» What you will do
Lay out as a numbered list the lines of the rows below from the one containing "pose: elev=192.2 azim=198.5" through the one containing "Dot at: (356, 311)", including both, and skip any blank lines.

BEGIN Records supplied

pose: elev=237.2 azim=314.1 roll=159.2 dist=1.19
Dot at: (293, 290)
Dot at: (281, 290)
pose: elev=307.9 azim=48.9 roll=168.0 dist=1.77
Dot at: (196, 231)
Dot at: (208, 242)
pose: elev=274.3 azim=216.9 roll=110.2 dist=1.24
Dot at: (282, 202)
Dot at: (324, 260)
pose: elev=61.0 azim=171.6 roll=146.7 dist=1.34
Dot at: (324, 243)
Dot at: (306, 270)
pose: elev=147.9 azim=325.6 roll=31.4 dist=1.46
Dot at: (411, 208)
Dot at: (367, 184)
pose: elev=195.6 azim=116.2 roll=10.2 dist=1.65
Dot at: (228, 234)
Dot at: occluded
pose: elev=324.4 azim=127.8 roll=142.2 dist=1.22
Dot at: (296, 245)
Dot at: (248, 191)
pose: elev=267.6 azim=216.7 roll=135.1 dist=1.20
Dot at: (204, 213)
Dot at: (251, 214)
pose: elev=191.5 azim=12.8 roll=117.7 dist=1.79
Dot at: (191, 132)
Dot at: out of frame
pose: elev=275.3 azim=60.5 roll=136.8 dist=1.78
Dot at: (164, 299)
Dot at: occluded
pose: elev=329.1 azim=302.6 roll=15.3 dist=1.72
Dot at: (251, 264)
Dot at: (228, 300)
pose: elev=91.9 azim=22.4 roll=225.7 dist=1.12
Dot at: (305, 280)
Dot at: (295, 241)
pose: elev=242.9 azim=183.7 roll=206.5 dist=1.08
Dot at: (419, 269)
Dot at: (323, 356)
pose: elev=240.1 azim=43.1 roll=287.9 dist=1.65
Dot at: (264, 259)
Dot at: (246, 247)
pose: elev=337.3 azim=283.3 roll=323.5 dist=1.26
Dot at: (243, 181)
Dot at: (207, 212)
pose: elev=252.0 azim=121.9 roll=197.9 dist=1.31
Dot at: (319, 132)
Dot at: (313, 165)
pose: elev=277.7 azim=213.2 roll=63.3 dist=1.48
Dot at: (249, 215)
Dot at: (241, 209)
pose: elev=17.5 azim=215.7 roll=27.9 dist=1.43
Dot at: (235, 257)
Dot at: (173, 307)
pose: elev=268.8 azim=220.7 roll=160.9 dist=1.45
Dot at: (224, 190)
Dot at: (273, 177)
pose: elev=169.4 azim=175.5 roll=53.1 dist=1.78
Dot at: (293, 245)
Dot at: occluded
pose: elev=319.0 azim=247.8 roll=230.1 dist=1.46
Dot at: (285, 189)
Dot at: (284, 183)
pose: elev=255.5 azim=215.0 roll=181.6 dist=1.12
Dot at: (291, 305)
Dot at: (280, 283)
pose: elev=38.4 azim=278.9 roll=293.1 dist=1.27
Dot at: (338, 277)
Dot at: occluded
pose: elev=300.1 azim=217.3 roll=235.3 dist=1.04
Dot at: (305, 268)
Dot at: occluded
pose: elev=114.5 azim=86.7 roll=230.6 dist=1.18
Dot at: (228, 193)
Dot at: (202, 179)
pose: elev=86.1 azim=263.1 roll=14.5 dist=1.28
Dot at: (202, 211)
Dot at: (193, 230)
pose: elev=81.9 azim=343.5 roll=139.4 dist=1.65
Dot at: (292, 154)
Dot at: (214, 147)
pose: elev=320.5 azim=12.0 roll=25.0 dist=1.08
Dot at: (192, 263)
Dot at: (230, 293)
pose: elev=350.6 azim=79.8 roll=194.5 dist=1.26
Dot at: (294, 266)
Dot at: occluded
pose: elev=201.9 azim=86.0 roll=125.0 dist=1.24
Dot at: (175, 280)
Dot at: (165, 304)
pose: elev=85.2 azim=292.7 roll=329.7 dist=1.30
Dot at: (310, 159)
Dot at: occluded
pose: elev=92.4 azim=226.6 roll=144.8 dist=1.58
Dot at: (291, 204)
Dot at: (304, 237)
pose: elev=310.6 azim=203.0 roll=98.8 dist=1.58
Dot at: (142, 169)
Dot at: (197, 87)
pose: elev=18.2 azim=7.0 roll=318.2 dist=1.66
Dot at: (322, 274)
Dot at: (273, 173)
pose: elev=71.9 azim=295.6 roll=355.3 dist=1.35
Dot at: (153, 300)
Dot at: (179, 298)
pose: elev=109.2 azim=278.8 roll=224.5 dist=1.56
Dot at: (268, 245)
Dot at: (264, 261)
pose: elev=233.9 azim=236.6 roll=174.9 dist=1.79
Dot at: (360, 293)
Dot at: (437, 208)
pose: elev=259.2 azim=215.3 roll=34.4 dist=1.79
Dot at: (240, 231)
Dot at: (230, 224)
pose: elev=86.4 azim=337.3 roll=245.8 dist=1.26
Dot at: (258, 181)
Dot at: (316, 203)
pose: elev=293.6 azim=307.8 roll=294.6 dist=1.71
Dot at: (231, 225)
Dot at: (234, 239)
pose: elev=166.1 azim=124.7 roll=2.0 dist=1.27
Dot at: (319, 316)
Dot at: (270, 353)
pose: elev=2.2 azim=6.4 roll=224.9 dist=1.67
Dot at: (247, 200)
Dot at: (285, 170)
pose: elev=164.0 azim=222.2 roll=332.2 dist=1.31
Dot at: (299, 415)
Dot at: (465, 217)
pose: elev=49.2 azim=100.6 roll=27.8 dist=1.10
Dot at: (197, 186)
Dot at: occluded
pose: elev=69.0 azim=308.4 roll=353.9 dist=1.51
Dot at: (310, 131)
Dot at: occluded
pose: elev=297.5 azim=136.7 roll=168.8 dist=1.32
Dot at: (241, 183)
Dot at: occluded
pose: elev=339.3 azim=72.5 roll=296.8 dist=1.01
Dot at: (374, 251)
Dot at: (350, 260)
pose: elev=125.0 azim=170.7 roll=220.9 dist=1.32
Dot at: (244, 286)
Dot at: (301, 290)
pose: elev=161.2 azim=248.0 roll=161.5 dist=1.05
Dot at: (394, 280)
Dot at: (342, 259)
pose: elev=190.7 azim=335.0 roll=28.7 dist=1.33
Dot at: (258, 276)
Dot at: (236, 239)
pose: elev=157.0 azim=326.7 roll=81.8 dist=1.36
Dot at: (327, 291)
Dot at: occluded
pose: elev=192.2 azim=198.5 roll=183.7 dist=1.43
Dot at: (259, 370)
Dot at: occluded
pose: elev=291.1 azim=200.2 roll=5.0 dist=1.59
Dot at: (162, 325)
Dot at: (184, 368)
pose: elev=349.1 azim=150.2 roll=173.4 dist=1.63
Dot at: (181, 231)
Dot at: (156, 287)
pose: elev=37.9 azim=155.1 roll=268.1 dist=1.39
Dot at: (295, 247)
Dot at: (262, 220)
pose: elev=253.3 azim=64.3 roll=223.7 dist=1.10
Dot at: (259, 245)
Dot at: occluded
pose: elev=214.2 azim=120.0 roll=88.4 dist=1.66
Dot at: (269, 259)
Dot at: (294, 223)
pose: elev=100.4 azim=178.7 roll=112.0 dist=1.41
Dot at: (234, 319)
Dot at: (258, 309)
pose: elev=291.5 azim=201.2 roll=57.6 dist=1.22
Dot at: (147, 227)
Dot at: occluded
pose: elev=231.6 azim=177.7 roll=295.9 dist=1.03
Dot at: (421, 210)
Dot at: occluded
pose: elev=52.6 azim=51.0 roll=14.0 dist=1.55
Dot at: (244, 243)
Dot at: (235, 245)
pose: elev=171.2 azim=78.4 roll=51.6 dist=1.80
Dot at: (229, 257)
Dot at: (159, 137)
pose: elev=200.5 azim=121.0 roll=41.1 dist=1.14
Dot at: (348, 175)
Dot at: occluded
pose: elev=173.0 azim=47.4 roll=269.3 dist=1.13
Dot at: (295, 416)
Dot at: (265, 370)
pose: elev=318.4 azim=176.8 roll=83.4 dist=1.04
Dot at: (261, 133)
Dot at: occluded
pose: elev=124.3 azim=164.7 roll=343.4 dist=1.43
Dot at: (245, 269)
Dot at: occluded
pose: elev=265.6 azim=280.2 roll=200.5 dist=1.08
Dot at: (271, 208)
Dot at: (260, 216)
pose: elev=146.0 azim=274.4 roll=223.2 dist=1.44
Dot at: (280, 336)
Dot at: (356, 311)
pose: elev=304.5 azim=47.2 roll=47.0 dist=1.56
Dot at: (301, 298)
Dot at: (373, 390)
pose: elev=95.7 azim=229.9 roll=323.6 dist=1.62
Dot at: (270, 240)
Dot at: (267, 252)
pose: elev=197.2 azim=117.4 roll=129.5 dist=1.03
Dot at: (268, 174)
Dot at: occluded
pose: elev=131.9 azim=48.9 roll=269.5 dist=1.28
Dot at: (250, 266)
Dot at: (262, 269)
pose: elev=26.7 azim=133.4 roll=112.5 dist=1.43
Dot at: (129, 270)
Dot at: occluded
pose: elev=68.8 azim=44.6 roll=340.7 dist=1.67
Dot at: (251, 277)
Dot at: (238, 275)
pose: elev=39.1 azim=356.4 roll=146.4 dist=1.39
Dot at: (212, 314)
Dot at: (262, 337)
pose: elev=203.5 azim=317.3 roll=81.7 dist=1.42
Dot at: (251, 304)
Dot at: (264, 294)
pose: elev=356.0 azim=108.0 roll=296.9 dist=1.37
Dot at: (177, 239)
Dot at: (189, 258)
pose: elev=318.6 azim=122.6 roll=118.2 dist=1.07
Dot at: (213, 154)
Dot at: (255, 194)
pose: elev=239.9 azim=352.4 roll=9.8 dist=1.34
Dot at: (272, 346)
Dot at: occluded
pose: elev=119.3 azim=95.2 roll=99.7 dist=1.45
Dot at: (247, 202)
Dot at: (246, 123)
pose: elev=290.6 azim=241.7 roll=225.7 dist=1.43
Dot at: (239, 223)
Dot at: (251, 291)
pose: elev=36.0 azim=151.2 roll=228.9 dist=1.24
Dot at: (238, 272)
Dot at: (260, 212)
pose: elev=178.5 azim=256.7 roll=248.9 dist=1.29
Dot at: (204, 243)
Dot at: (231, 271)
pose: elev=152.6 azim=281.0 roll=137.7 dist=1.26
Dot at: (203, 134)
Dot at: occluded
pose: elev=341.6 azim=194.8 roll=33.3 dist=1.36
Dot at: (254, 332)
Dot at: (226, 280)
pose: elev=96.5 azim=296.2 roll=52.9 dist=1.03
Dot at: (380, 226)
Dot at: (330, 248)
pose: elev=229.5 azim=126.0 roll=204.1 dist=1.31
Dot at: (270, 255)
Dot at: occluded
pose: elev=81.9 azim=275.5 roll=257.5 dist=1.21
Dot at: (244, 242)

END Records supplied

» Final result
1. pose: elev=192.2 azim=198.5 roll=183.7 dist=1.43
2. Dot at: (259, 370)
3. Dot at: occluded
4. pose: elev=291.1 azim=200.2 roll=5.0 dist=1.59
5. Dot at: (162, 325)
6. Dot at: (184, 368)
7. pose: elev=349.1 azim=150.2 roll=173.4 dist=1.63
8. Dot at: (181, 231)
9. Dot at: (156, 287)
10. pose: elev=37.9 azim=155.1 roll=268.1 dist=1.39
11. Dot at: (295, 247)
12. Dot at: (262, 220)
13. pose: elev=253.3 azim=64.3 roll=223.7 dist=1.10
14. Dot at: (259, 245)
15. Dot at: occluded
16. pose: elev=214.2 azim=120.0 roll=88.4 dist=1.66
17. Dot at: (269, 259)
18. Dot at: (294, 223)
19. pose: elev=100.4 azim=178.7 roll=112.0 dist=1.41
20. Dot at: (234, 319)
21. Dot at: (258, 309)
22. pose: elev=291.5 azim=201.2 roll=57.6 dist=1.22
23. Dot at: (147, 227)
24. Dot at: occluded
25. pose: elev=231.6 azim=177.7 roll=295.9 dist=1.03
26. Dot at: (421, 210)
27. Dot at: occluded
28. pose: elev=52.6 azim=51.0 roll=14.0 dist=1.55
29. Dot at: (244, 243)
30. Dot at: (235, 245)
31. pose: elev=171.2 azim=78.4 roll=51.6 dist=1.80
32. Dot at: (229, 257)
33. Dot at: (159, 137)
34. pose: elev=200.5 azim=121.0 roll=41.1 dist=1.14
35. Dot at: (348, 175)
36. Dot at: occluded
37. pose: elev=173.0 azim=47.4 roll=269.3 dist=1.13
38. Dot at: (295, 416)
39. Dot at: (265, 370)
40. pose: elev=318.4 azim=176.8 roll=83.4 dist=1.04
41. Dot at: (261, 133)
42. Dot at: occluded
43. pose: elev=124.3 azim=164.7 roll=343.4 dist=1.43
44. Dot at: (245, 269)
45. Dot at: occluded
46. pose: elev=265.6 azim=280.2 roll=200.5 dist=1.08
47. Dot at: (271, 208)
48. Dot at: (260, 216)
49. pose: elev=146.0 azim=274.4 roll=223.2 dist=1.44
50. Dot at: (280, 336)
51. Dot at: (356, 311)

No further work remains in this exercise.